Seven apparently coordinated bomb attacks killed at least 24 people in the northern Iraqi oil hub city of Kirkuk on Tuesday, police and hospital sources said.
The bombings occurred a day after Al-Qaeda in Iraq named a successor to its leader Abu Musab Al-Zarqawi, who was killed in a US air strike last week. The group vowed to carry on with a campaign of suicide bombings and beheadings.
A car bomb exploded outside the house of a senior police officer in Kirkuk, seriously wounding him and killing one of his bodyguards, police said.
When police and US forces gathered in the area a roadside bomb exploded, killing 10 civilians and wounding 11.
Another roadside bomb exploded outside a law college, killing one person and wounding two.
A car bomb targeting a police patrol killed 10 civilians and wounded two policemen.
A suicide bomber in a car was shot by guards as he tried to attack the police headquarters in Kirkuk.
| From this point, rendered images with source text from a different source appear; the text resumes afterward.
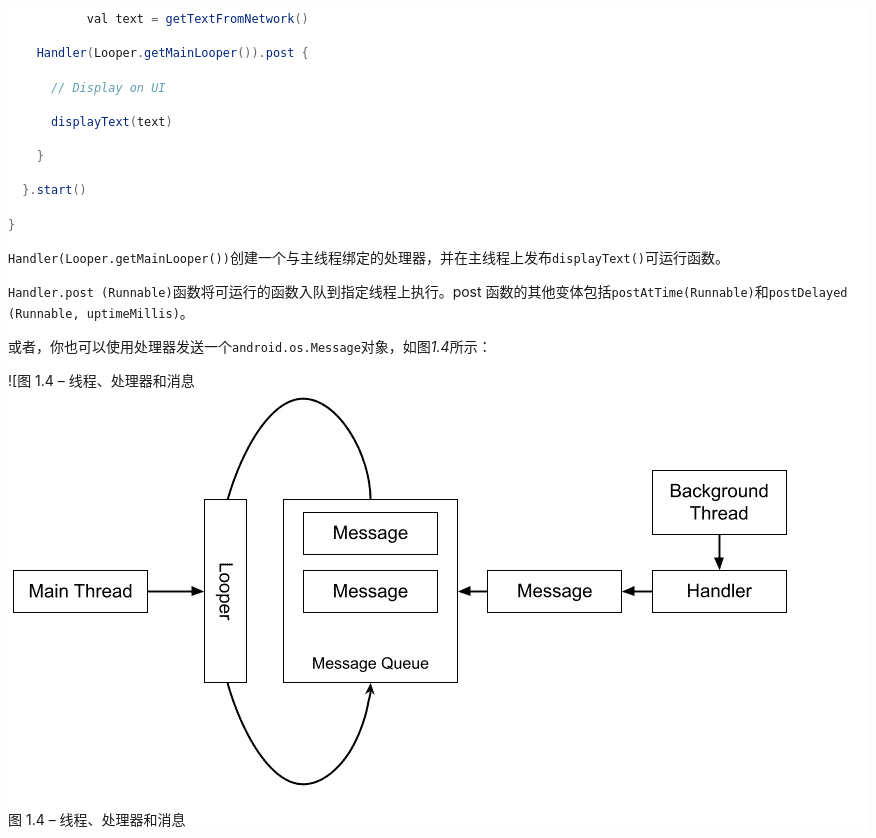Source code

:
 ```java
           val text = getTextFromNetwork()
```

```java
    Handler(Looper.getMainLooper()).post {
```

```java
      // Display on UI
```

```java
      displayText(text)
```

```java
    }
```

```java
  }.start()
```

```java
}
```

`Handler(Looper.getMainLooper())`创建一个与主线程绑定的处理器，并在主线程上发布`displayText()`可运行函数。

`Handler.post (Runnable)`函数将可运行的函数入队到指定线程上执行。post 函数的其他变体包括`postAtTime(Runnable)`和`postDelayed (Runnable, uptimeMillis)`。

或者，你也可以使用处理器发送一个`android.os.Message`对象，如图*1.4*所示：

![图 1.4 – 线程、处理器和消息![图片 1.04](img/Figure_1.04_B17773.jpg)

图 1.4 – 线程、处理器和消息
He blew himself up, killing two policemen and wounding 10 civilians.
Another suicide bomber in a car blew himself up at one of the local offices of a Kurdish party headed by Iraqi President Jalal Talabani, wounding two people, police said.
Shortly afterwards, a suicide bomber in a car was shot by guards as he tried to attack the building.
Kirkuk, 250 km north of Baghdad, is a divided city of several ethnic groups and its fate is a highly explosive, unresolved issue.